Since their 2006 release Ten Silver Drops, The Secret Machines have gone through a thorough process of renewal. They’ve dropped the major label, their softer atmospheric ’80s-dream pop fusion sound and, incidentally, their guitarist and co-founder Ben Curtis (who in early 2007, left to focus on his then-side project, School of Seven Bells). In the process, vocalist/bassist/keyboardist Brandon Curtis and drummer Josh Garza marched on, recruiting ex-Tripping Daisy member Phil Karnats to fill in for Ben.

In some respects, this new self-titled release restores the aggression, musical innovation and lyrical profundity for which the band was praised in their earliest albums. Ten Silver Drops saw the band replace Garza’s simple, earth-shattering beats with toned down, conventional drum patterns and trade in their former poetic lyrical abstraction for songs explicitly about heartache and breakups. Though at times musically engaging, the album was a step back from their previous achievements — something it seems they kept in mind when putting Secret Machines together.

The new album kicks off with one of the most radio-friendly tunes the band has ever churned out. With a basic verse-chorus-verse-chorus-bridge-chorus model and a running time of less than four minutes, “Atomic Heels” communicates right off the bat that TSM have some changes to offer. But the change in structure means no deviation from the musical style, and despite the intro bearing an uncanny resemblance to the Miami Vice theme, this track ends up as one of the album’s strongest points. The refreshingly explosive beat, catchy melody and aggressive, electro-fuzz guitar riffs guarantee that all listeners will be tapping their feet and humming the chorus by the last time it rolls around.

After “Atomic Heels,” however, the album begins to steadily wane with a string of decent but not all too memorable tracks. The album reaches its lowest point around “Underneath the Concrete,” an ’80s pop-reminiscent tune that is ultimately irritating, if not embarrassing.
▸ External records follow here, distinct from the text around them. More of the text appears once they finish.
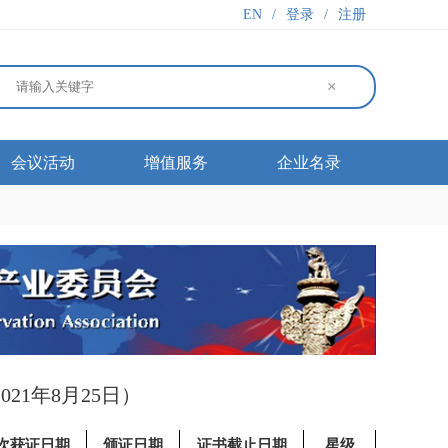
EN
/
登录
/
注册
×
会议活动
增值服务
企业名录
21年8月25日）
次获证日期
颁证日期
证书截止日期
星级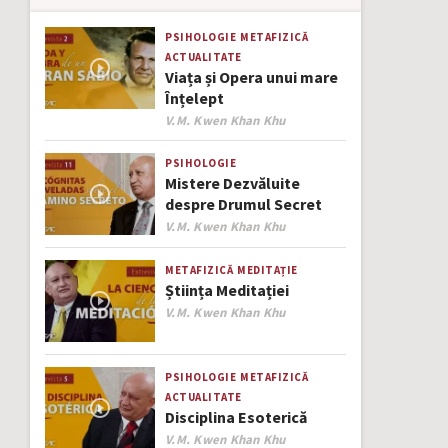
PSIHOLOGIE
METAFIZICĂ
ACTUALITATE
Viața și Opera unui mare
Înțelept
Author
V.M. Kwen Khan Khu
PSIHOLOGIE
Mistere Dezvăluite
despre Drumul Secret
Author
V.M. Kwen Khan Khu
METAFIZICĂ
MEDITAȚIE
Știința Meditației
Author
V.M. Kwen Khan Khu
PSIHOLOGIE
METAFIZICĂ
ACTUALITATE
Disciplina Esoterică
Author
V.M. Kwen Khan Khu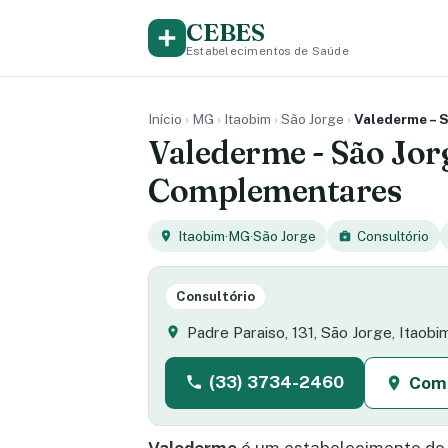
CEBES
Estabelecimentos de Saúde
Início
›
MG
›
Itaobim
›
São Jorge
›
Valederme – S
Valederme - São Jorg
Complementares
Itaobim
·
MG
·
São Jorge
Consultório
Consultório
Padre Paraiso, 131, São Jorge, Itao
(33) 3734-2460
Com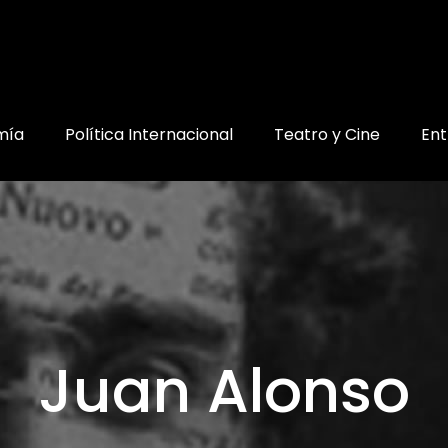
mía
Política Internacional
Teatro y Cine
Ent
Juan Alonso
And once you get to the slower, uninspired ballads placed across the album, you might actually think you’ve popped Ten Silver Drops into the CD player by mistake.

However, just as you might be inclined to press eject, the album hits its second wind with the six-minute mini-epic (or perhaps epyllion?), “The Walls are Starting to Crack” — a track that marks new and interesting musical territory trodden by the band, boasting an experimental section of industrial-space rock resembling a sonic fist-fight between Nine Inch Nails and Spiritualized… only to be shattered by three signature Garza drum crashes and explode into Karnats’ wailing guitars and a Floydian gospel choir. This serves as a clear nod to musical studies of neurosis, isolation and inner-anguish such as “Us and Them” and “Brain Damage.”
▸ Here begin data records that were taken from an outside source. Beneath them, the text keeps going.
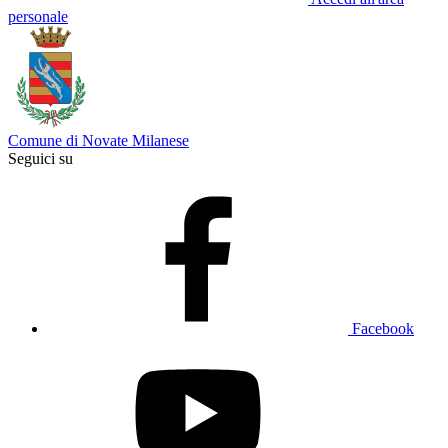
personale
Comune di Novate Milanese
Seguici su
Facebook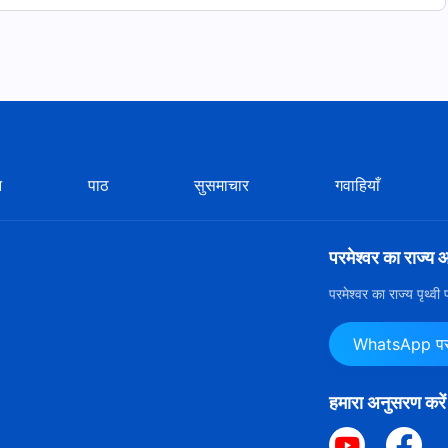
न
पाठ
सुसमाचार
गवाहियाँ
परमेश्वर का राज्य 
परमेश्वर का राज्य पृथ्व
WhatsApp पर ह
हमारा अनुसरण करें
Bringing the album to a close is the sprawling, 11-minute “The Fire is Waiting,” opening with throbbing drums, cymbal crashes and an explosively menacing guitar line consistent throughout the track. And by the time you reach the haunting coda featuring Brandon and Karnats howling over the swooshing synths and crashing drums, you know for sure that these kids do, in fact, still know how to rage.